Many strategies currently focus on admitting countries to permanent membership of the Security Council, an idea that is highly controversial as it would weaken the power of permanent members and provide opportunities for new teams. Allowing nations to survive at the expense of their regional enemies. A Biden administration could alleviate this problem by suggesting that the United Nations create a new, flexible system for allocating congressional seats based on population and household wealth. They can be replaced from time to time if a resident's stats change (e.g. after ten years of service). While granting the veto to permanent members may carry no political power, they do reap other benefits, including a permanent voice and vote in the world's largest security forum.

These simple structures help protect the integrity of the Council over the long term. The composition of the UN Security Council has not changed since its establishment, so it is not adapted to the current situation and its importance in the world has decreased. By assigning seats as required, the airframe can be changed according to the country in which it is located.
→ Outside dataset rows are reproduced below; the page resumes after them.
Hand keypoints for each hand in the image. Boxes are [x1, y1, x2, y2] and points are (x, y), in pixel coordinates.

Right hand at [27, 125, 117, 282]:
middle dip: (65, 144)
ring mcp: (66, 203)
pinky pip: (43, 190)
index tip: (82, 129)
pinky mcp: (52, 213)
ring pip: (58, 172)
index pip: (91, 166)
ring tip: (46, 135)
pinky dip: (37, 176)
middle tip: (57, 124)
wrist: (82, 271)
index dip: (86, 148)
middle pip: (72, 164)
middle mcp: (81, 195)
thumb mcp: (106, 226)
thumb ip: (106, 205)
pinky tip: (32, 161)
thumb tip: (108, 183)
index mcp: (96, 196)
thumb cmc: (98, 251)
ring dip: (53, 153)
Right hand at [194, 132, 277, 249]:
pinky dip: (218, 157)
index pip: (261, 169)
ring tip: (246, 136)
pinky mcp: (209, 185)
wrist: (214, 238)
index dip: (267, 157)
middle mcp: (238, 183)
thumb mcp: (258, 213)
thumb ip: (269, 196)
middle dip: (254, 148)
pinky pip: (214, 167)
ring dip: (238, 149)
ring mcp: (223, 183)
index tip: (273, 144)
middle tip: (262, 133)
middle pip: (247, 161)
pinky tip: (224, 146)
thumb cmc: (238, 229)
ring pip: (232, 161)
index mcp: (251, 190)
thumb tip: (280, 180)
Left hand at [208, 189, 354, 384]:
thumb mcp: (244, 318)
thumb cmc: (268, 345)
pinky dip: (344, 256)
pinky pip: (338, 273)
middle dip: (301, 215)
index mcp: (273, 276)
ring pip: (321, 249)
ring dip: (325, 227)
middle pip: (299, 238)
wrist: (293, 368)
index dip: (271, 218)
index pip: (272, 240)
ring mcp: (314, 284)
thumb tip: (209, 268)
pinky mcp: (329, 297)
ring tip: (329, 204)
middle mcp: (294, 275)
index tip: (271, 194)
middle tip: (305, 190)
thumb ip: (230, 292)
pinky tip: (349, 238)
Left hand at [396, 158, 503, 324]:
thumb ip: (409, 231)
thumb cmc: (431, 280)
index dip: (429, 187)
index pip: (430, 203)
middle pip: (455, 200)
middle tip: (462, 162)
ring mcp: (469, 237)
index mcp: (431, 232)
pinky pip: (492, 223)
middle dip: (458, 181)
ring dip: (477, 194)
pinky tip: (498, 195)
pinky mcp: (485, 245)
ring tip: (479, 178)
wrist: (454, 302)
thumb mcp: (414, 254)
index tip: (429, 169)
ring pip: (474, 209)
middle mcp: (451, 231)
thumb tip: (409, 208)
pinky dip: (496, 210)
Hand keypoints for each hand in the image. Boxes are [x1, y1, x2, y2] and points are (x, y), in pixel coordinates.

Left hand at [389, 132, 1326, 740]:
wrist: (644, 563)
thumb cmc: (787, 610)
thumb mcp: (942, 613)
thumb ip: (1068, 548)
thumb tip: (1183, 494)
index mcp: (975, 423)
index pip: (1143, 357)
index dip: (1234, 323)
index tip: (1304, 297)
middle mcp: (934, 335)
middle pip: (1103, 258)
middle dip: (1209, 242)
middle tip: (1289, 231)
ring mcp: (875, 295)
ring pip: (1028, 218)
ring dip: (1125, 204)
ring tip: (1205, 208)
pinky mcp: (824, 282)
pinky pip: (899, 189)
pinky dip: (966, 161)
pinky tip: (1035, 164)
If the change goes according to Washington's plan, the United States will have leadership in areas closely related to the capital it needs.

Actions and Words

When Russia invaded Ukraine in February 2022, the world seemed to agree on the principles of nonviolence, governance, and human rights. But outside of the West this is a misconception. Major countries in Africa, Asia, and South America rejected the UN General Assembly's decision to condemn the war. Many African and Middle Eastern countries have complained that Europe accepts refugees from Ukraine but rejects migrants from Syria, Sudan and elsewhere. According to U.S. officials, South Africa has also sent weapons to Russia despite its pledge to remain neutral. Wars have caused global food shortages, disrupted energy supplies and increased inflation, especially in poor countries. The latter reflects the long-standing negative nature of the modern world, with the former superpower still in control.
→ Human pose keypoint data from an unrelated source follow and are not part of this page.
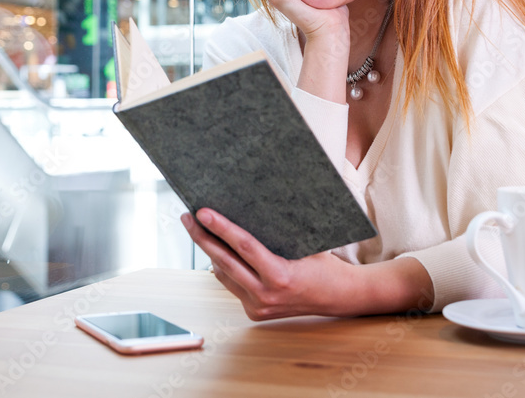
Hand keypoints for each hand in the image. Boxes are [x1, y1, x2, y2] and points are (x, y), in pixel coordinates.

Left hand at [181, 208, 355, 319]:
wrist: (338, 297)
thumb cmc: (324, 265)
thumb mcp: (304, 245)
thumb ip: (275, 236)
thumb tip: (244, 213)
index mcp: (281, 276)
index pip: (243, 246)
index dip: (221, 228)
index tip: (202, 212)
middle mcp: (266, 295)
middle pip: (224, 261)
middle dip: (202, 237)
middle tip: (187, 217)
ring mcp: (258, 306)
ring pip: (223, 274)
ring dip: (209, 252)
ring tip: (197, 229)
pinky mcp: (255, 312)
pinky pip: (232, 285)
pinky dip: (223, 267)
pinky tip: (216, 250)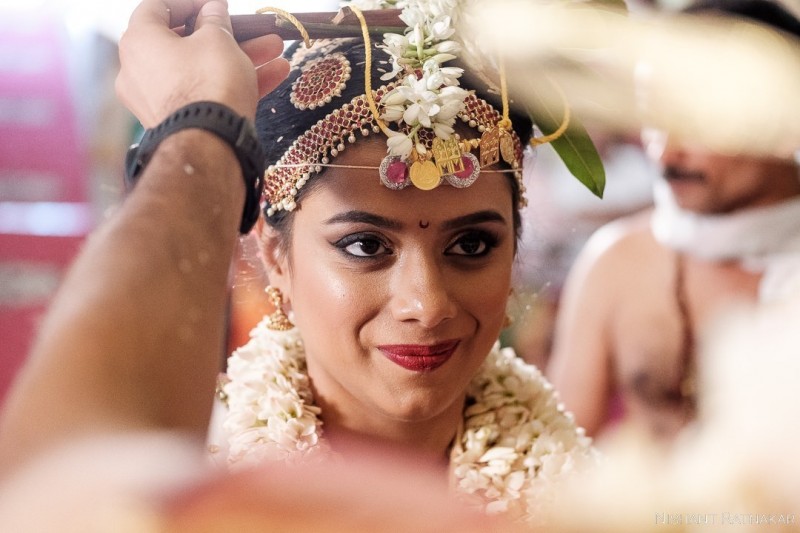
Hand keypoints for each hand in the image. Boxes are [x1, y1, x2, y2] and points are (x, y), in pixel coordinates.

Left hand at [116, 0, 288, 126]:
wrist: (210, 145)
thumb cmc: (208, 84)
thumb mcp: (219, 40)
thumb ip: (216, 20)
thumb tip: (213, 10)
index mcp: (139, 41)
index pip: (158, 7)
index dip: (191, 2)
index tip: (217, 5)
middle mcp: (139, 70)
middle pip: (188, 42)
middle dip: (229, 35)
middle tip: (255, 30)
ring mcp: (156, 100)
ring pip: (201, 70)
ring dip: (241, 59)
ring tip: (276, 53)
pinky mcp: (175, 121)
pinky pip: (203, 94)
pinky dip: (232, 84)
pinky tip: (273, 76)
The Biden administration knows it needs to improve relations with countries in the middle, especially as Beijing and Moscow try to persuade these countries to leave Washington. It knows that pushing for Council reform is the best way forward. This is why US President Biden confirmed in his speech at the United Nations last September that he supports increasing the number of non-permanent and absolute permanent members. He reiterated previous US calls for other countries to gain permanent seats (Washington backed the aspirations of Germany, India and Japan) and spoke of the need to represent Latin America and the Caribbean, including Africa, at scale. manage. Biden's speech was not just empty words. U.S. diplomats, including U.S. ambassador to the United Nations Linda Thomas Greenfield, are exploring the idea of ​​expanding — a process that opened with strong momentum as this year's event opened, according to The Washington Post. The conference will be held in September.

Biden's speech was well received by other world leaders. For example, the British foreign secretary hopes to expand the size of the council in June. Biden's comments raised expectations among the candidates, suggesting that long-held hopes will not be dashed. But to show that it is important not just to accept but to lead a sovereign state, Washington must promote an idea that can overcome the obstacles it imposes.